Question about those nasty cross currents or sweeps as we often see in NJ. If you've got a strong left to right, you gotta cast to the left, correct? Which means you need to reel faster to account for the speed of the water.


Yes. Exactly. That might be a time to also try the retrieve suggested by Jig Man which would immitate a baitfish struggling, then resting, in the current.
post #21 of 40
I'll just add that fishing bombers in warm shallow flats in early spring on light tackle is about as fun as it gets. Stripers fight like hell in the shallows. In contrast a bomber would not be my go to when approaching a deep water rip
post #22 of 40
Don't know about stripers, but snook love a reel and twitch retrieve. Chartreuse /silver and baby striper are killer colors.
post #23 of 40
Quote:
Originally Posted by Harlequinreef View Post
In contrast a bomber would not be my go to when approaching a deep water rip

Maybe not a first out of the bag, but they can be deadly fished on the "seams" and at the edge of back eddys of deep water rips. Think about where Mullet or Bunker etc are found at night in the fall - closer to the surface. IMHO
post #24 of 40
Thread Starter 
Thanks for all the advice guys. I was working the lure slow, but it sounds like I was reeling too slow. This is a sub-surface swimmer, correct? I have basically been fishing them in stagnant water and have kept them floating on the surface. It appears that I have to speed up my retrieve to get them down below the waterline. I stopped at a B and T in Rocky Point and they told me add a teaser to the lure. How far in front of the lure do I tie the teaser? The Bombers I have are the A-Salt 16A.
post #25 of 40
Quote:
Originally Posted by emgred View Post
Maybe not a first out of the bag, but they can be deadly fished on the "seams" and at the edge of back eddys of deep water rips. Think about where Mullet or Bunker etc are found at night in the fall - closer to the surface. IMHO


interesting insight. thanks emgred
post #26 of 40
Quote:
Originally Posted by NJCoast82 View Post
I initially started out with the 17A's and had absolutely no luck! Everyone told me bombers where great fish producers and I didn't see it. Just as I was getting ready to give up I tried the 16A's and what do you know I started to have some success.

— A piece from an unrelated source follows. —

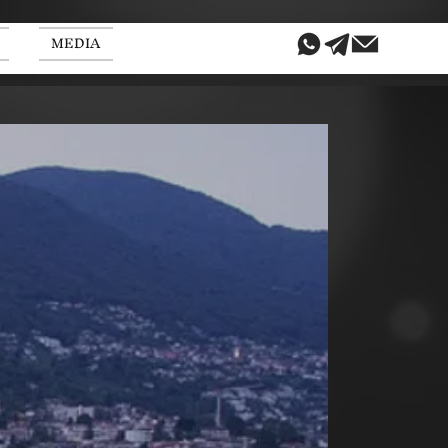
MEDIA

Have other members experienced this, too?
post #27 of 40
1. Throw bomber into rip.
2. Let the current impart action to the lure without reeling in. Let it drum and swing in the current for as long as possible.
3. Hold on.
post #28 of 40
is the "bomber lure" a specific lure or just the brand?
post #29 of 40
Quote:
Originally Posted by Jaamms View Post
is the "bomber lure" a specific lure or just the brand?

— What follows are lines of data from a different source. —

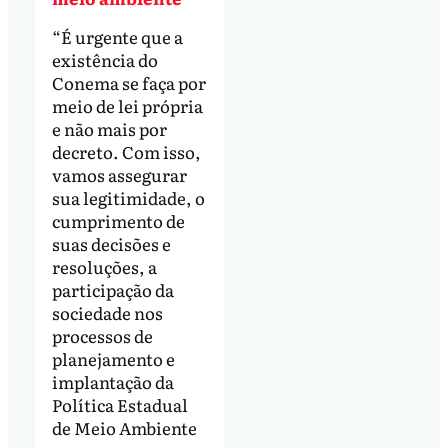
“É urgente que a
existência do
Conema se faça por
meio de lei própria
e não mais por
decreto. Com isso,
vamos assegurar
sua legitimidade, o
cumprimento de
suas decisões e
resoluções, a
participação da
sociedade nos
processos de
planejamento e
implantação da
Política Estadual
de Meio Ambiente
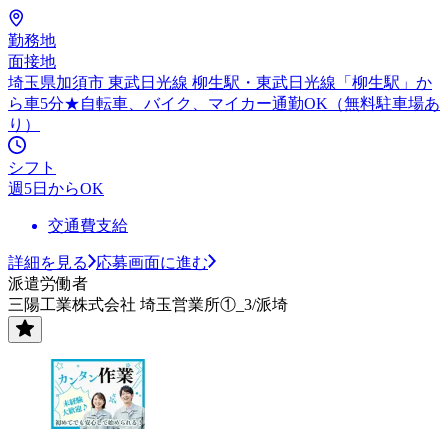
勤務地
面接地
埼玉県加須市 東武日光線 柳生駅・東武日光線「柳生駅」か
ら車5分★自転車、バイク、マイカー通勤OK（無料駐車場あ
り）
シフト
週5日からOK
交通費支給
詳細を見る
応募画面に進む
派遣労働者
三陽工業株式会社 埼玉営業所①_3/派埼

Bomber, as discussed here, is a brand name for a plastic minnow type swimmer aka jerk bait. Bombers do have a different action than other lures that look very similar.
post #30 of 40
Quote:
Originally Posted by Bonz View Post
Thanks for all the advice guys. I was working the lure slow, but it sounds like I was reeling too slow. This is a sub-surface swimmer, correct? I have basically been fishing them in stagnant water and have kept them floating on the surface. It appears that I have to speed up my retrieve to get them down below the waterline. I stopped at a B and T in Rocky Point and they told me add a teaser to the lure. How far in front of the lure do I tie the teaser? The Bombers I have are the A-Salt 16A.



I tie a teaser roughly 28" to 34" in front of the main lure. I keep my teasers short (5") to make them easy to handle and have less tangles.